Your goal: Reproduce the entries below word for word, from the first line through the line that contains "crop and rotate: left 14.319%, right 19.393%", and nothing after that line.

- - - -

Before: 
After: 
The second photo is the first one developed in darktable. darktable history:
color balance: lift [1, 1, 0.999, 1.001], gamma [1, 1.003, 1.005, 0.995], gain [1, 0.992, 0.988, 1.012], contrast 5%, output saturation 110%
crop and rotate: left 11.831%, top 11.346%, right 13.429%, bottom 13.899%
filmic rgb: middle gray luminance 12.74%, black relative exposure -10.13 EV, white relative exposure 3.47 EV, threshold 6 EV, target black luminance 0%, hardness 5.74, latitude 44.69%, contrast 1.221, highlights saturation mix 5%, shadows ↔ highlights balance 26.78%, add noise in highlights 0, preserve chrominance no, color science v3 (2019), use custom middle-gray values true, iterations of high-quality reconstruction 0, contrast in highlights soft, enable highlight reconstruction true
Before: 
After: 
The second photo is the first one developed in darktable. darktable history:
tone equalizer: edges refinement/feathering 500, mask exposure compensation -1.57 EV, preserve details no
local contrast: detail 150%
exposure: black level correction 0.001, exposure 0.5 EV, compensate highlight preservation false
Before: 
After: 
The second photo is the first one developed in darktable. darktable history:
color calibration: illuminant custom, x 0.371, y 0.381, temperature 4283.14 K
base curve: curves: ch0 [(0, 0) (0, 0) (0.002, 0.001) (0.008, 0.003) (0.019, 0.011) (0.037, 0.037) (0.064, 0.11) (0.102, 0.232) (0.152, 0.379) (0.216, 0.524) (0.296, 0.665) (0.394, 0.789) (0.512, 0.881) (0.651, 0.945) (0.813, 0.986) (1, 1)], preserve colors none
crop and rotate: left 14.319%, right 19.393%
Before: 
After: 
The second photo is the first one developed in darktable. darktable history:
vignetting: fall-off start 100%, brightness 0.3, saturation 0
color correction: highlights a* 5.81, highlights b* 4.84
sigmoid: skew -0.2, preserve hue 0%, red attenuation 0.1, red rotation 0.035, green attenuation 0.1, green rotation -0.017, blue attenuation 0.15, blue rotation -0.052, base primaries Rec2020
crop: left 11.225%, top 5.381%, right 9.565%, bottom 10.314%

- - - -

Finished task:
Before: 
After: 
The second photo is the first one developed in darktable. darktable history:
color balance: lift [1, 1, 0.999, 1.001], gamma [1, 1.003, 1.005, 0.995], gain [1, 0.992, 0.988, 1.012], contrast 5%, output saturation 110%
crop and rotate: left 11.831%, top 11.346%, right 13.429%, bottom 13.899%
filmic rgb: middle gray luminance 12.74%, black relative exposure -10.13 EV, white relative exposure 3.47 EV, threshold 6 EV, target black luminance 0%, hardness 5.74, latitude 44.69%, contrast 1.221, highlights saturation mix 5%, shadows ↔ highlights balance 26.78%, add noise in highlights 0, preserve chrominance no, color science v3 (2019), use custom middle-gray values true, iterations of high-quality reconstruction 0, contrast in highlights soft, enable highlight reconstruction true
Before: 
After: 
The second photo is the first one developed in darktable. darktable history:
tone equalizer: edges refinement/feathering 500, mask exposure compensation -1.57 EV, preserve details no
local contrast: detail 150%
exposure: black level correction 0.001, exposure 0.5 EV, compensate highlight preservation false
Before: 
After: 
The second photo is the first one developed in darktable. darktable history:
color calibration: illuminant custom, x 0.371, y 0.381, temperature 4283.14 K
base curve: curves: ch0 [(0, 0) (0, 0) (0.002, 0.001) (0.008, 0.003) (0.019, 0.011) (0.037, 0.037) (0.064, 0.11) (0.102, 0.232) (0.152, 0.379) (0.216, 0.524) (0.296, 0.665) (0.394, 0.789) (0.512, 0.881) (0.651, 0.945) (0.813, 0.986) (1, 1)], preserve colors none
crop and rotate: left 14.319%, right 19.393%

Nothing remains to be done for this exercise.